The spirit of kindness, to deal gently with our fellow man, is the mightiest force in the world.
Remember the fable of the wind and the sun, who challenged one another as to which could remove the cloak of a passing traveler.
The harder the wind blew, the tighter the man wrapped the coat around himself.
Then the sun shone, and the traveler, bathed in its warmth, took the cloak off all by himself.
Authenticity is not a static state where one is either in or out, but a quality that is built or lost over a lifetime of struggles and choices.
We “hypocrites” need not be ashamed that we have not reached our destination, if we remain dedicated to the journey.
May my ideals, though not yet fully attained, continue to inspire rather than discourage me.
Often, another’s pleasure in our company becomes our own pleasure.
When we give one another our full attention, we enhance one another’s humanity. Already so much of life consists of routine transactions in which people hardly even recognize each other as being human, and even intimate relationships can come to suffer if we withhold ourselves; but as we begin to discover pleasure in each other’s company, we kindle sparks of joy that illuminate far more than the moment. Today, I can make the decision to be, in all my encounters, fully human.
On Loss and change
Ever thought that by running away from change, by running away from loss, we could be running away from life itself?
When we cling, when we refuse to let go, when we refuse to say goodbye, when we resist, are we not resisting life? For life is on the move, are stuck; life flows yet we have become stagnant; life is flexible and free but we are rigid and frozen; Life carries away all things while we crave stability and permanence; and so we end up fearing life because we fear loss, we fear change.
As we shake off our fear of losing things, so we become free to flow like the mountain stream that is always fresh, always sparkling and very much alive.
Adapted from Living Faith
You can never collect ALL the beautiful shells on the beach. At best, you can only collect a few. Our lives are a series of selections.

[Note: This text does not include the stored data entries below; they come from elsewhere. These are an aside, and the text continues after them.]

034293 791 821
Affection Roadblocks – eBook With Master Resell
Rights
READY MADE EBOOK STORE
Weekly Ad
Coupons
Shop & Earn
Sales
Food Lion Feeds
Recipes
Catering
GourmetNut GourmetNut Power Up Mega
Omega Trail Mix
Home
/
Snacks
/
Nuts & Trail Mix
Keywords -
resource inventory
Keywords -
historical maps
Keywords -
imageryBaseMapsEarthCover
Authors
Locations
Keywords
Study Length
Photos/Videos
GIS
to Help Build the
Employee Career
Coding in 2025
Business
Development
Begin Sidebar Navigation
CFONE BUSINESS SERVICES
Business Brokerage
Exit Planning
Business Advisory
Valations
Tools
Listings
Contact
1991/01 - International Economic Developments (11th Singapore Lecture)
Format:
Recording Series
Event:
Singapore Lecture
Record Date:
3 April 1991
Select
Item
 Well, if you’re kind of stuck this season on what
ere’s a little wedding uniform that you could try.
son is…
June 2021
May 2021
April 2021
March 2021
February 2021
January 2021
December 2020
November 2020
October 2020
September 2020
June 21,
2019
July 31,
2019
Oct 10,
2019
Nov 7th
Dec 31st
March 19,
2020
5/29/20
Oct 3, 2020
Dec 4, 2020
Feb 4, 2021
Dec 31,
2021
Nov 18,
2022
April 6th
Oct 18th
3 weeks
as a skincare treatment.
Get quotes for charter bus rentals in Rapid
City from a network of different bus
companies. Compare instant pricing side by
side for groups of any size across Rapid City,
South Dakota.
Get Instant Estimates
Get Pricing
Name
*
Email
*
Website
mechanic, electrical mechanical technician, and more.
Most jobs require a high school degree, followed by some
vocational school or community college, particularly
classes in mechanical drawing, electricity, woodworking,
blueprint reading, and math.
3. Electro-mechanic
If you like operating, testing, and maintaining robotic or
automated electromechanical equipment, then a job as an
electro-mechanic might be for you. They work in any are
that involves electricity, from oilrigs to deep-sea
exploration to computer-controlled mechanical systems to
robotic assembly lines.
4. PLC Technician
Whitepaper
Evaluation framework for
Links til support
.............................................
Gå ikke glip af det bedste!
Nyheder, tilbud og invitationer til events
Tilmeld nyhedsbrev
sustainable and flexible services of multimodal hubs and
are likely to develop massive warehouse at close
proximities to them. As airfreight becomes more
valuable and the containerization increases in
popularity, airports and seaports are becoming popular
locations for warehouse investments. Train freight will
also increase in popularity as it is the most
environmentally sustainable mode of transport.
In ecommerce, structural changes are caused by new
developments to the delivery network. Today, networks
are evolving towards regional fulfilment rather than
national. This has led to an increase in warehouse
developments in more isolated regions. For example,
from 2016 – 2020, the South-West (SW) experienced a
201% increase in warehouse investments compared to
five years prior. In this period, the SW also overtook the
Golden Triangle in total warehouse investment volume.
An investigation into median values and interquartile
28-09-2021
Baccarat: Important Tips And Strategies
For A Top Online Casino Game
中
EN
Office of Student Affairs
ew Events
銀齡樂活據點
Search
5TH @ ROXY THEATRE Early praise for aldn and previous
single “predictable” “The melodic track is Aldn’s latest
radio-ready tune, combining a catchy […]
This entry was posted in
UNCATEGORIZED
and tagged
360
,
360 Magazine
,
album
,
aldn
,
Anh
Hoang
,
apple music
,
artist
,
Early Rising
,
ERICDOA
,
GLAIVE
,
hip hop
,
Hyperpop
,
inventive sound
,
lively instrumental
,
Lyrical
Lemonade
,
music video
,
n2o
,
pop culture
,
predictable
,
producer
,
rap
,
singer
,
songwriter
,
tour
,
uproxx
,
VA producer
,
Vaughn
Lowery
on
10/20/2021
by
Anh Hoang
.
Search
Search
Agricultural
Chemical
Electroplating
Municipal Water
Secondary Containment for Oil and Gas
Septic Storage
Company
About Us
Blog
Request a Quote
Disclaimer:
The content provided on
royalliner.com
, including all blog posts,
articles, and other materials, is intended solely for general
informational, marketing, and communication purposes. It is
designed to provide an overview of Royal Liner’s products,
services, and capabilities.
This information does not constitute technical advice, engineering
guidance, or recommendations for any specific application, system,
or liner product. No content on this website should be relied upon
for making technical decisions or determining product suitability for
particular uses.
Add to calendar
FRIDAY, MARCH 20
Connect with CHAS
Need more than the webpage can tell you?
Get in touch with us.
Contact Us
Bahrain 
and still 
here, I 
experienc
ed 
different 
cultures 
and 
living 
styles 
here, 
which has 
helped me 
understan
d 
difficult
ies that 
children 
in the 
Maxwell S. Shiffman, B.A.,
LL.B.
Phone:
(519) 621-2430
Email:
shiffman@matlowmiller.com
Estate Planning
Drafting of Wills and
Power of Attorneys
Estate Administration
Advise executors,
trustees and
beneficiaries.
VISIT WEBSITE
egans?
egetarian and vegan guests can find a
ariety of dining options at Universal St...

We select projects to do, activities to participate in, friendships to cultivate. Often we’ll even have to forego some of these selections as time and/or energy run out. Full commitment, total involvement with singular activities and a few friendships is far better than partial attention to many. . Rapt attention to the moment and all of whatever it contains often leaves us with a profound sense of enrichment. . . Nothing less than full attention, it would seem, will do. When our selections are too vast, our attention is sporadic and our talents remain under-developed. Seen from this perspective, the fullness of our lives will remain proportionate to the depth of the relationships developed between ourselves, our friends and our activities.